Poh’s Crème Fraîche Ice Cream with Aged Balsamic Strawberries
Summer calls for ice cream and Poh's twist on the classic 'strawberries and cream' combo is one you need to try. With bold flavours of balsamic, berries and vanilla, Poh's Crème Fraiche Ice Cream with Aged Balsamic Strawberries is a dish that will impress guests and one that the whole family will love. Best of all it involves only eight simple ingredients you probably have at home so you can make this one right now!!
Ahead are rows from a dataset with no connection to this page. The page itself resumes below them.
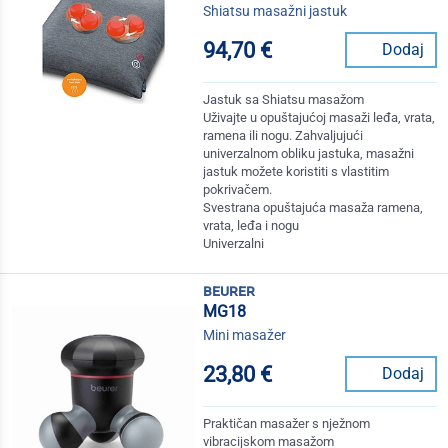
Shiatsu masažni jastuk
94,70 €
Dodaj
Jastuk sa Shiatsu masažom
Uživajte u opuštajućoj masaži leđa, vrata,
ramena ili nogu. Zahvaljujući
univerzalnom obliku jastuka, masažni
jastuk možete koristiti s vlastitim
pokrivačem.
Svestrana opuštajuća masaža ramena,
vrata, leđa i nogu
Univerzalni
beurer
MG18
Mini masažer
23,80 €
Dodaj
Praktičan masažer s nježnom
vibracijskom masažom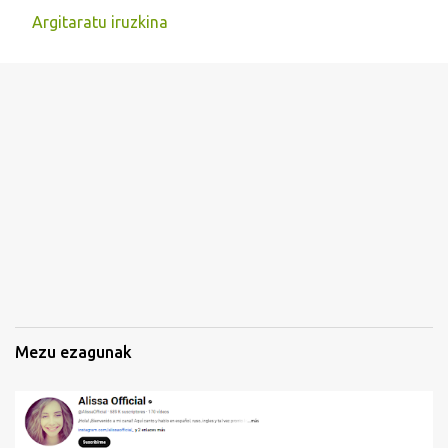
Argitaratu iruzkina
I
r
u
z
k
i
n
a
k
Mezu ezagunak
Poh's Crème Fraîche Ice Cream with Aged Balsamic Strawberries
Cooking Time: 10 mins plus overnight chilling time
150ml créme fraîche or sour cream
5 egg yolks
70g caster sugar
1 tsp full vanilla bean paste
1 punnet strawberries, sliced
4 tsp aged balsamic vinegar
About 10 basil leaves
- For the ice cream.?Combine the créme fraîche or sour cream and milk in a heatproof bowl. Microwave for 3 minutes on the highest setting.
- Meanwhile, whisk the yolks, sugar and vanilla in a small bowl until combined.
- Add to the hot cream and milk mixture and whisk well. Microwave for another 2 minutes and then whisk very well. At this point I usually microwave for 40 seconds or 1 more minute.
- When the custard is cooked, it should coat the back of a wooden spoon with ease. Hold the spoon horizontally and draw a line through the middle of the the custard - it should not drip and merge again easily and if it does, it needs a little more cooking.
- If the custard splits or curdles, immediately pour it into a blender or stick blend it until it re- emulsifies.
- Cool completely - preferably overnight before churning using machine instructions.
- To serve - a large scoop of ice cream per person and divide the strawberries, then drizzle each with 1 teaspoon of aged balsamic.? Garnish with a few torn basil leaves and serve immediately.